SindhuSamay - Machine Learning (Level 1) Pathway

Week 1

Things Learned:

1. Technical Area:

  • Machine Learning algorithms and NLP basics

  • Git and GitHub thorough setup and workflow using VSCode, GitHub, and Command-line

  • Web crawling, HTML structure, and data scraping introduction

  • Recommender System introduction and building procedure

2. Tools:

  • VSCode

  • GitHub

  • Trello

  • Scrapy & Beautiful Soup

  • Spacetime.am

  • STEM-Away

3. Soft Skills:

  • Learning from the mentors, communicating and planning with leads, and then transferring it to the team members while learning other things from them

  • Team management and engagement skills (the importance of icebreakers) from ML PM mentors

  • Leading some sections of the team meetings

Three Achievement Highlights:

  1. Created some important topics for our team in the forum and frequently posted updates in them.
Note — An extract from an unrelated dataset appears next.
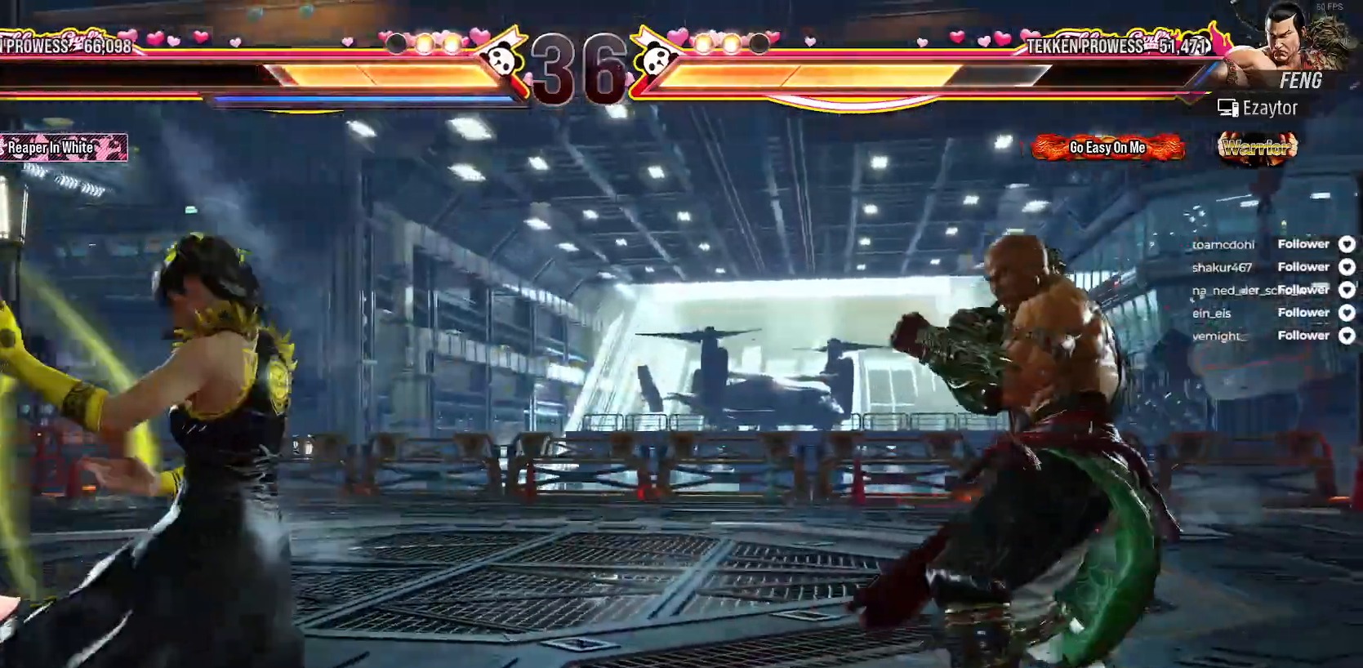
{"buttons": ["DPAD_RIGHT"], "right_stick": "center", "events": [[283, "DPAD_RIGHT", "down"], [383, "DPAD_RIGHT", "up"], [433, "DPAD_RIGHT", "down"]]}
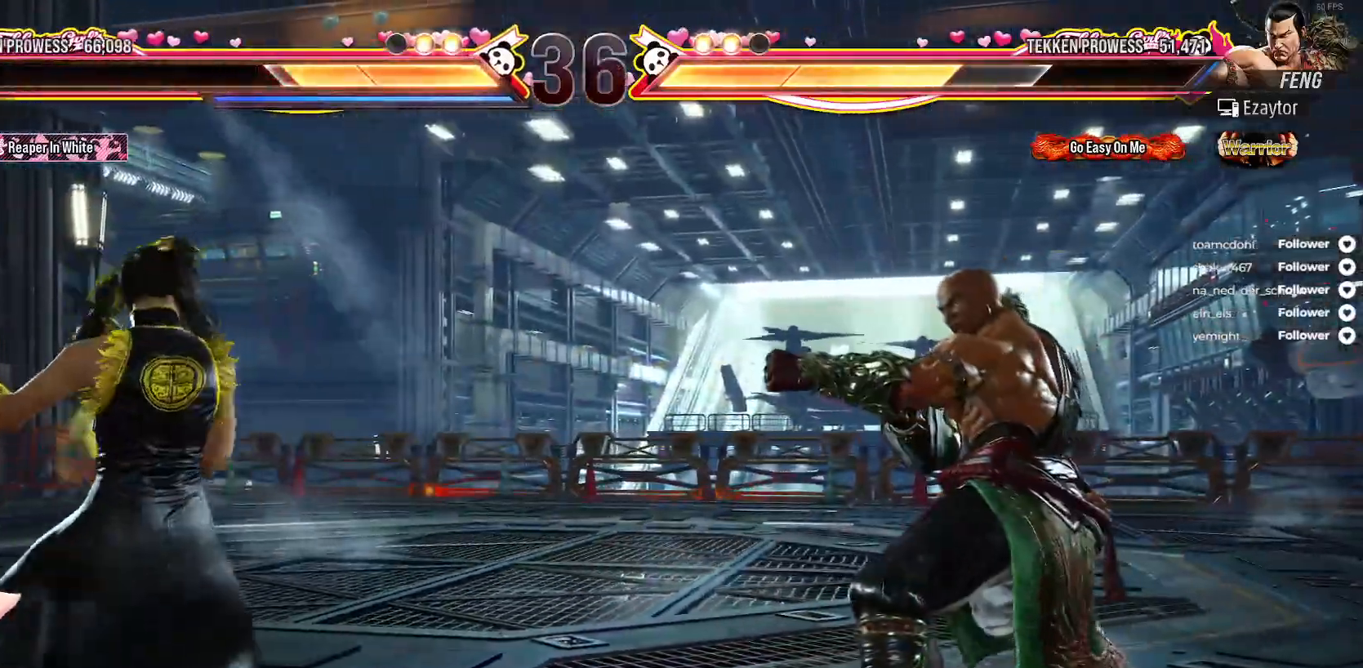
{"buttons": [], "right_stick": "center", "events": [[17, "DPAD_RIGHT", "up"], [283, "B", "down"], [383, "B", "up"]]}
  2. Created all the team meetings and added them to teammates’ calendars.

  3. Led the introductions and icebreakers in some of the team meetings.

Goals for Next Week:

  • Scrape the selected forum.

  • Add a checklist for all the cards on Trello to track the team members’ progress.

1 Like

Week 2

Things Learned:

1. Technical Area:

  • Basic Python

  • HTML classes, tags, and elements

  • How to scrape basics with beautiful soup and selenium

2. Tools:

  • VSCode

  • GitHub

  • Python, HTML, CSS, & JavaScript

  • Scrapy, Beautiful Soup, & Selenium

  • Trello

3. Soft Skills:

  • Team management and engagement skills from ML PM mentors

  • Leading some sections of the team meetings

Three Achievement Highlights:

  • Created scrum meetings for the team and added them to teammates’ calendars so they can hop in and chat with leads to ask questions or share their progress.

  • Led icebreakers in some of the team meetings.

  • Added the teammates and a checklist of their names to all the cards on Trello to track the their progress.

Tasks completed:

  • Scraped titles, number of likes, and categories in multiple different methods and tools/libraries.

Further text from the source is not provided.